Classicisme enjoué aux Variations de Tannay
Ouverture de festival réussie lundi soir, avec le pianiste Jan Lisiecki, 26 ans, et l’Orchestre de chambre de Bâle
Un grand parc avec vue plongeante sur le lac Léman, une demeure du XVIIe siècle dans un domaine verdoyant: les Variations musicales de Tannay ont de quoi séduire le mélomane. Les concerts se déroulent sous une tente en plein air, érigée à proximité du château. Grâce aux certificats covid réclamés à l’entrée du site, le public a pu assister au concert d’ouverture sans porter de masque.
En l’absence d’Hélène Grimaud, le pianiste canado-polonais Jan Lisiecki, 26 ans, l’a remplacée. Sous l’épaisse chevelure blonde du pianiste, à l’allure encore juvénile, se cache une belle personnalité. Mais avant qu’il ne joue Mozart, les instrumentistes à cordes de l’Orchestre de chambre de Bâle sont montés sur l’estrade pour servir une pièce contemporaine du compositeur anglais Thomas Adès. Langage tout à fait accessible, habile maillage de motifs, séduisantes trouvailles de sonorités: Over the Sea – Shanty Songs for Orchestra (référence aux chants entonnés par les marins des vaisseaux marchands pour se donner du coeur à l’ouvrage) est une pièce plaisante. L’écriture se veut fine et élégante, avec des tenues aux violons sur un tapis de pizzicati. Le matériau sonore se démultiplie en plusieurs strates et plusieurs lignes enchevêtrées, avec un côté un peu «déglingué»… juste avant Mozart!
Un jeu clair et articulé
Concentré, les yeux parfois fermés, hochant la tête dans les passages plus intenses, Jan Lisiecki insuffle un bel élan au 20e Concerto pour piano en ré mineur.
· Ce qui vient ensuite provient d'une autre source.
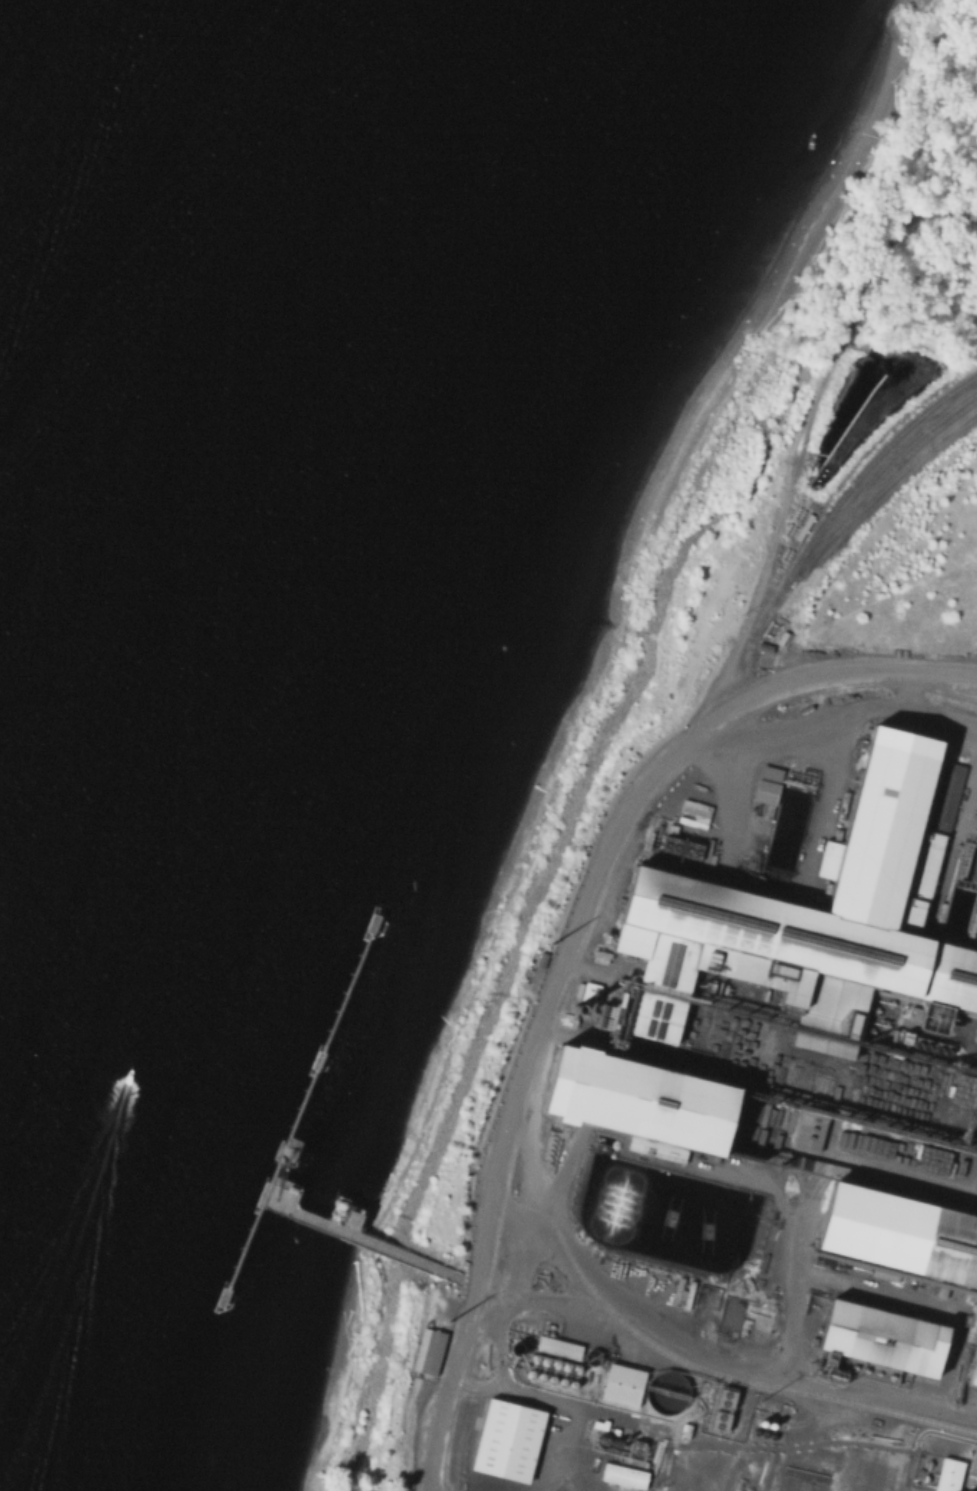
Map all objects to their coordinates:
river: (0, 0)
railway: (884, 484)
railway: (851, 503)
railway: (803, 548)
railway: (942, 696)
railway: (974, 697)
building: (767, 784)
building: (947, 795)
building: (687, 893)
building: (909, 909)
road: (564, 953)
railway: (573, 959)
building: (638, 1102)
pier: (296, 1112)
building: (809, 1131)
road: (527, 1159)
building: (899, 1236)
pier: (360, 1241)
building: (972, 1329)
railway: (635, 1335)
building: (884, 1340)
building: (558, 1346)
building: (427, 1351)
building: (976, 1383)
railway: (469, 1385)
building: (623, 1387)
building: (723, 1397)
road: (952, 1435)
road: (836, 1441)
building: (506, 1444)
building: (974, 1463)
building: (711, 1471)
building: (624, 1476)
building: (949, 1476)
Son jeu clair, très articulé, s’inscrit dans les canons du classicisme. Le son est rond, jamais «cogné». Il sculpte les lignes avec bon goût. D’abord un peu «propre», il se laisse aller à davantage de fougue, notamment dans le développement du premier mouvement aux octaves marquées à la main gauche. La cadence, signée Beethoven, permet d’admirer un jeu très structuré et nuancé dans les gradations dynamiques. Jan Lisiecki s’adapte à l’acoustique sèche sous la tente. Il ne cède pas à la tentation de jouer avec davantage de pédale pour flatter son jeu. Tout est très dessiné et ciselé. Il aborde la Romance centrale à un tempo allant; l’épisode central brille par ses foucades orageuses. Le Rondo final emballe par son élan, réparties serrées et contrastes saillants avec l’orchestre. Acclamé, le jeune pianiste a joué la célèbre Marche turque de Mozart en bis, avec ce même souci de clarté et de faire avancer le discours. On aurait aimé un peu plus d’ampleur orchestrale dans les dernières pages.
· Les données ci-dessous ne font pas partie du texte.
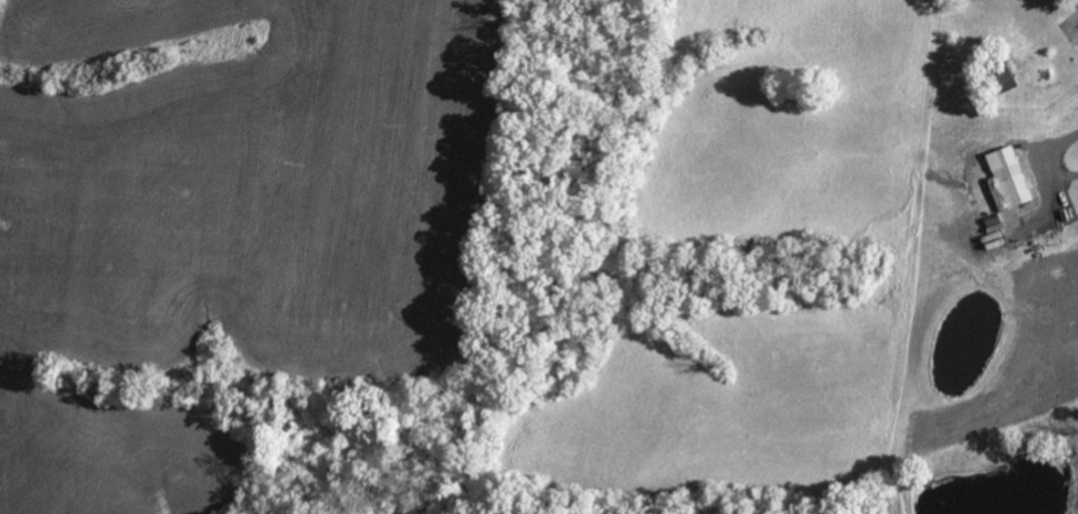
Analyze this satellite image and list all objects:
building: (952, 37)
building: (1002, 75)
road: (1050, 158)
building: (1010, 181)
building: (867, 505)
Haydn par l’orchestre bâlois
En seconde partie, l’Orchestre de chambre de Bâle a choisi la 103e Symphonie dite Roulement de timbales de Haydn. Cors naturels, timbales en peau, absence de vibrato romantique aux cordes: c’est une lecture historiquement informée sous la conduite du violoniste Baptiste Lopez. En dépit de quelques raideurs et de micro-décalages aux cordes, cette interprétation roborative met en relief le caractère bucolique et les accents champêtres de la partition. On n’a pas échappé à quelques nuisances sonores… mais c’est aussi le charme du plein air!